Завоевать наши сердца было так просто — ведь жизнь нас совсем не баловала, никогда мы не слышали таких слов.
— Ну что там? — послышались позади обеспокоенные голоса.
Я вырвался из рук кузнеца и отбежал в сторону.
На мое место поставили Васака.
— «Братья крестьяне! — раздался в наступившей тишине звонкий голос Васака. — Настал час, когда мы окончательно должны сбросить с себя вековое иго помещиков-землевладельцев, ханов, беков, богачей…»
— Вот чешет так чешет! Как священник! Не даром, значит, родительский хлеб ест.
— Да тише! Дайте послушать!
— «От имени рабоче-крестьянского правительства, — все уверенней звучал голос Васака, заглушая все другие звуки, — я приветствую ваше пробуждение и вашу борьбу. Земля должна принадлежать народу…»
Дальше уже ничего нельзя было разобрать. Люди обнимались друг с другом, как и тогда, когда пришло известие о свержении царя.
— Вот это власть! Такая не подведет! — раздались голоса.
На шум вышел из ворот Вартазар, без пиджака и шапки, в широченных брюках, поддерживаемых на толстом животе двойными подтяжками.
— Что за веселье в такую рань? — спросил он, стараясь казаться спокойным.
— А мы тут прикидываем, выдержит ли твоя спина все удары, которые мы думаем вернуть сполна, — храбро заметил плетельщик сит уста Сако, подмигнув кому-то.
Поднялся смех, Вартазар, покусывая ус, поспешно удалился.
— Кто подписал эту бумагу, ты запомнил? — спросил я Васака, когда мы возвращались домой.
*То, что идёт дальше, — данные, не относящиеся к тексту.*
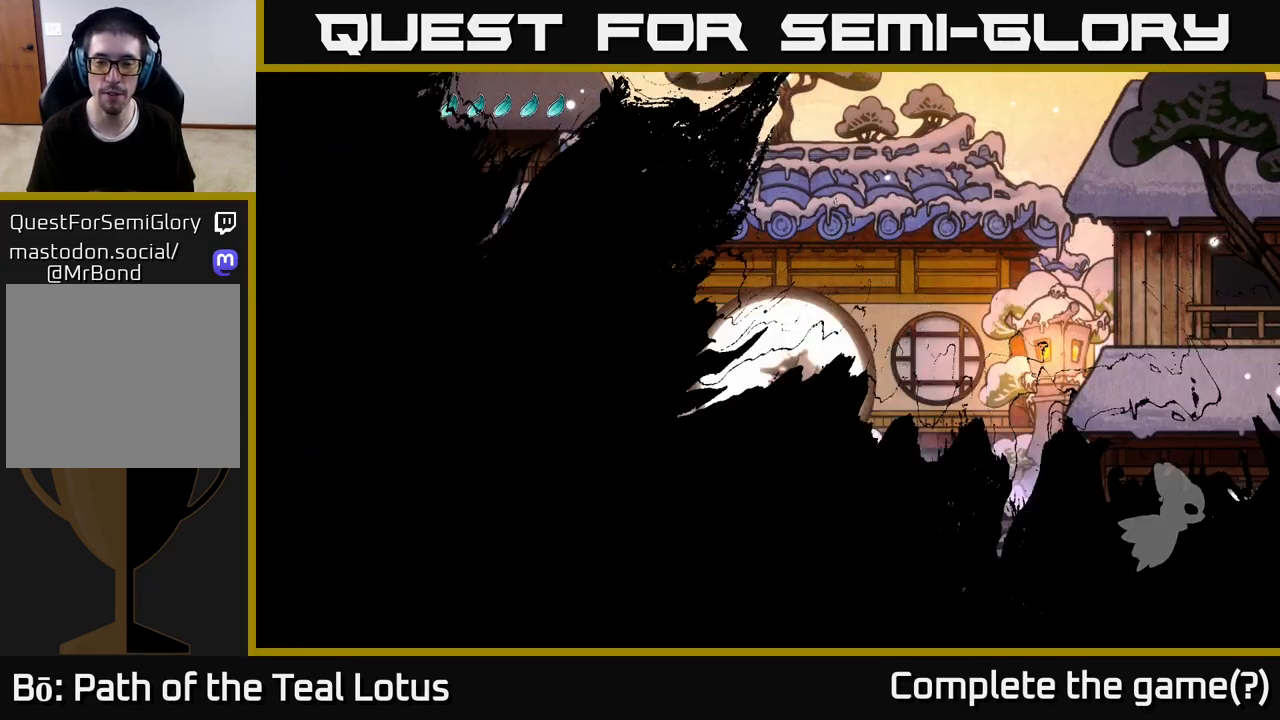
{"buttons": [], "left_stick": "center", "right_stick": "center", "events": [[200, "left_stick", "left"], [433, "left_stick", "center"]]}
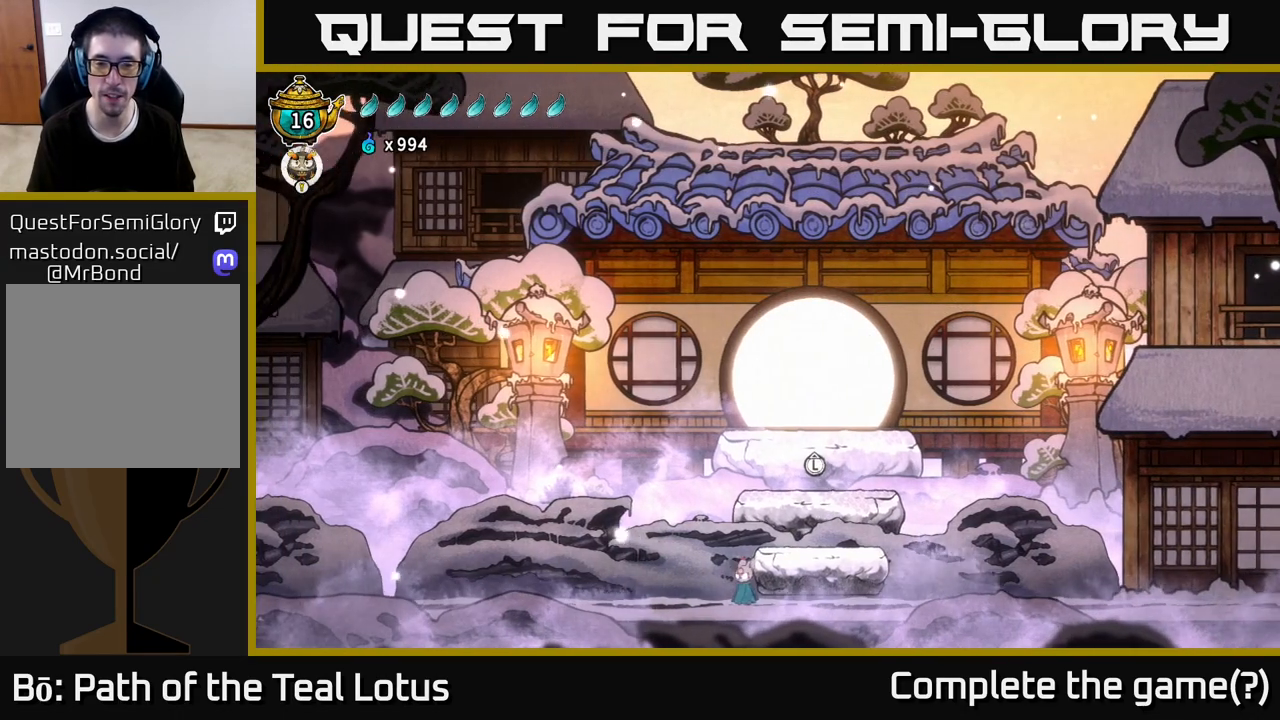
{"buttons": ["A", "R2"], "left_stick": "left", "right_stick": "center", "events": [[117, "left_stick", "left"], [333, "R2", "down"], [467, "A", "down"]]}
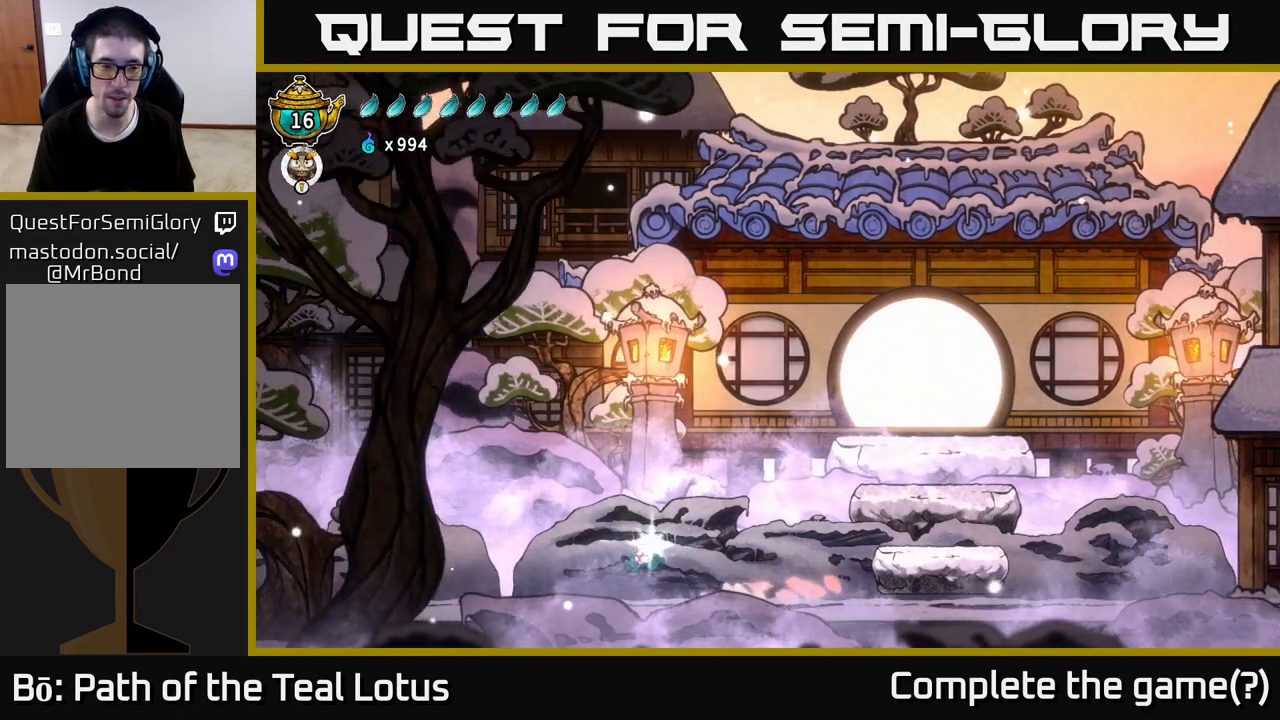
{"buttons": [], "left_stick": "left", "right_stick": "center", "events": [[433, "A", "up"], [467, "R2", "up"]]}
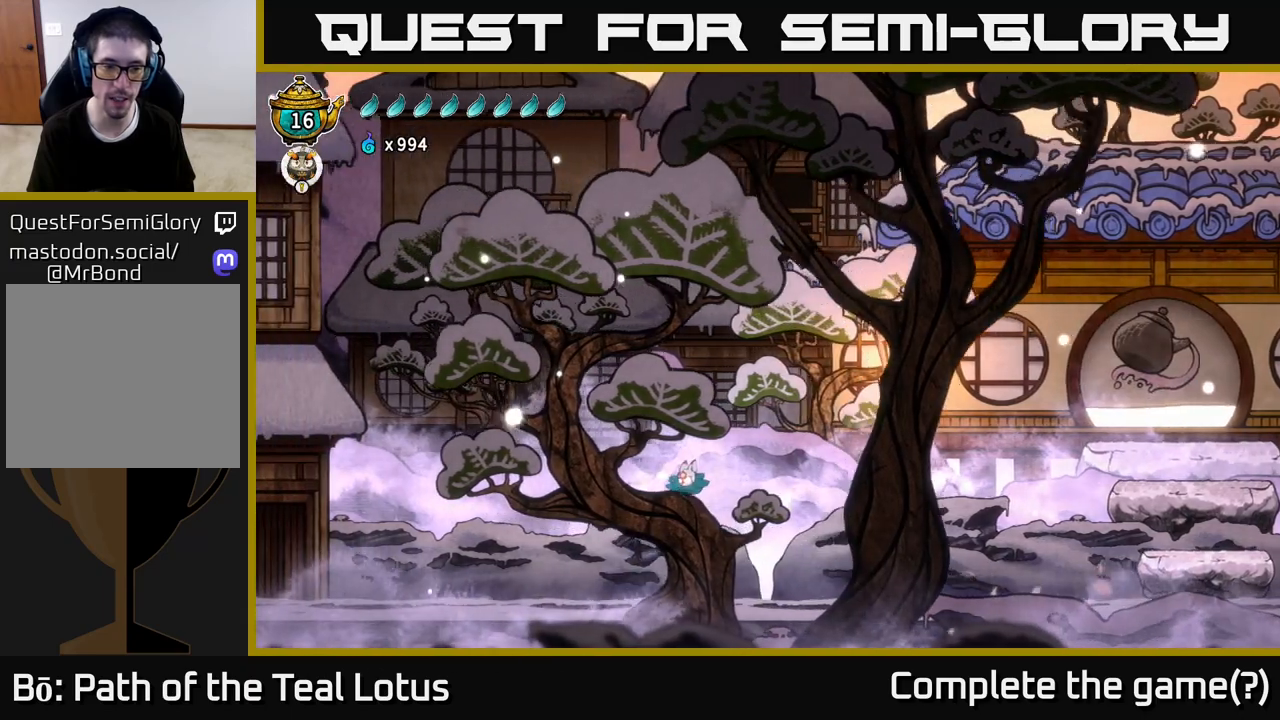
{"buttons": ["R2"], "left_stick": "left", "right_stick": "center", "events": [[400, "R2", "down"]]}
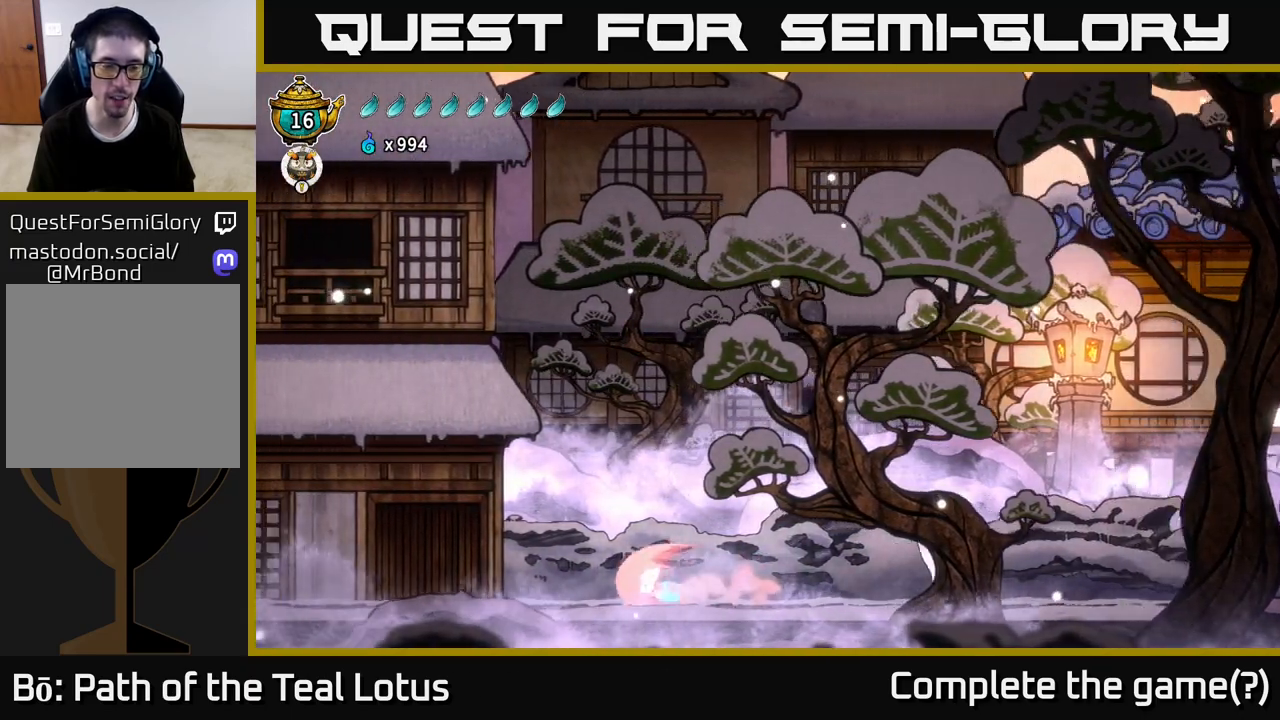
{"buttons": ["A", "R2"], "left_stick": "left", "right_stick": "center", "events": [[50, "A", "down"]]}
— А как же! Меня же не Арсеном зовут, я ведь не расплакался. Пусть Хорен плачет, и Цолак в паре с ним. А нам такие слова по душе.
— Это от радости, — попытался я замять неприятный разговор. — А ты уж рад стараться! Небось и другим расскажешь.
— Не знаю, как другим, — хитро сощурился Васак, — а Асмик обещаю рассказать, уж будь спокоен!
Аво шел за нами, задрав голову к небу, делая вид, что его в эту минуту больше всего занимает одинокое облачко, охваченное по краям, словно пожаром, багряным отсветом зари.
— Ну давай, Ксак, без дураков, — предложил я, не желая ссориться в такой день. — Если запомнил, скажи, кто написал эту листовку?
— Разве такое можно забыть?
Аво перестал наблюдать за облаком, которое уже горело, как камыш летом.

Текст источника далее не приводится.